Winter Sports
Ski Jumping: Nothing works at Wellinger: DSV eagles with tired wings
The German ski jumpers around a weak Olympic champion Andreas Wellinger have no chance in team flying in Vikersund. Norway celebrates the most superior victory in flight history.
Andreas Wellinger sneaked away tired, at the end of a long season, Pyeongchang’s golden boy couldn’t make it: The German ski jumpers clearly sailed past the podium during team flying in Vikersund, also because of a failure of the Olympic champion.
In the most superior ski flight victory in history through Norway, DSV eagles were only in fourth place with a huge deficit.
“Actually it shouldn’t be a matter of strength, I feel brutally fit”, said the helpless Wellinger on ARD, who lost 60 m to the best in both rounds on the Norwegian Monsterbakken. As only the German record holder Markus Eisenbichler fulfilled the expectations, national coach Werner Schuster made a destructive judgement.
“If Severin Freund, our best ski pilot, is injured at home and then Andreas Wellinger and Richard Freitag don’t show their best either, then we get a huge package here,” the German quartet was 70 metres behind third place.

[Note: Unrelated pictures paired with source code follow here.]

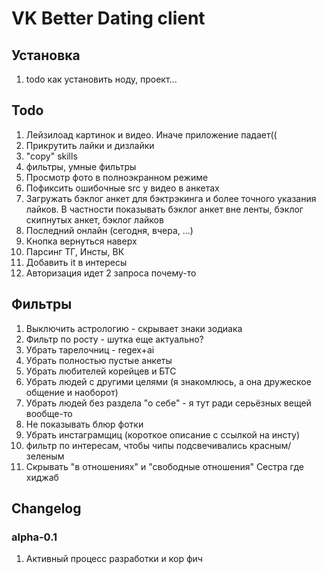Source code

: # VK Better Dating client

## Установка
1. todo как установить ноду, проект...

## Todo
1. Лейзилоад картинок и видео. Иначе приложение падает((
2. Прикрутить лайки и дизлайки
3. "copy" skills
4. фильтры, умные фильтры
5. Просмотр фото в полноэкранном режиме
6. Пофиксить ошибочные src у видео в анкетах
7. Загружать бэклог анкет для бэктрэкинга и более точного указания лайков. В частности показывать бэклог анкет вне ленты, бэклог скипнутых анкет, бэклог лайков
8. Последний онлайн (сегодня, вчера, ...)
9. Кнопка вернуться наверх
10. Парсинг ТГ, Инсты, ВК
11. Добавить it в интересы
12. Авторизация идет 2 запроса почему-то

## Фильтры
1. Выключить астрологию - скрывает знаки зодиака
2. Фильтр по росту - шутка еще актуально?
3. Убрать тарелочниц - regex+ai
4. Убрать полностью пустые анкеты
5. Убрать любителей корейцев и БТС
6. Убрать людей с другими целями (я знакомлюсь, а она дружеское общение и наоборот)
7. Убрать людей без раздела "о себе" - я тут ради серьёзных вещей вообще-то
8. Не показывать блюр фотки
9. Убрать инстаграмщиц (короткое описание с ссылкой на инсту)
10. фильтр по интересам, чтобы чипы подсвечивались красным/зеленым
11. Скрывать "в отношениях" и "свободные отношения" Сестра где хиджаб

## Changelog

### alpha-0.1
1. Активный процесс разработки и кор фич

World Champion Norway, for whom Robert Johansson achieved the longest flight of the day with 240.5 m, was ahead of Poland (1301.7) and Slovenia (1284.0) with 1567.3 points and a huge lead of 221 m (!) – after the first seven jumps the Norwegians had significantly more points than all other teams with eight. Germany came to 1200.0 points.
Wellinger (Ruhpolding) was the first German jumper to reach only 178.5 and 172.0 m, losing about 60 m each to the best pilots in his group. Karl Geiger (Oberstdorf) with an even weaker first run of 164.5 m and 195.5 m was also disappointing.
Eisenbichler (Siegsdorf) with a strong 237.5 and 225.5 m and the third at the World Championships Richard Freitag with 184.5 and 215.5 m in very bad wind conditions still ensured damage limitation.
Last year’s world record set by Austrian Stefan Kraft (253.5) at the same location was not at risk. Eisenbichler’s German record (248.0/Planica 2017) also remained untouched.
In the overall standings of the Raw Air series the Pole Kamil Stoch lost some of his lead, but still leads clearly in the fight for the 60,000 Euro victory bonus. On Sunday, five German jumpers are qualified for a single flight in Vikersund for the raw air final.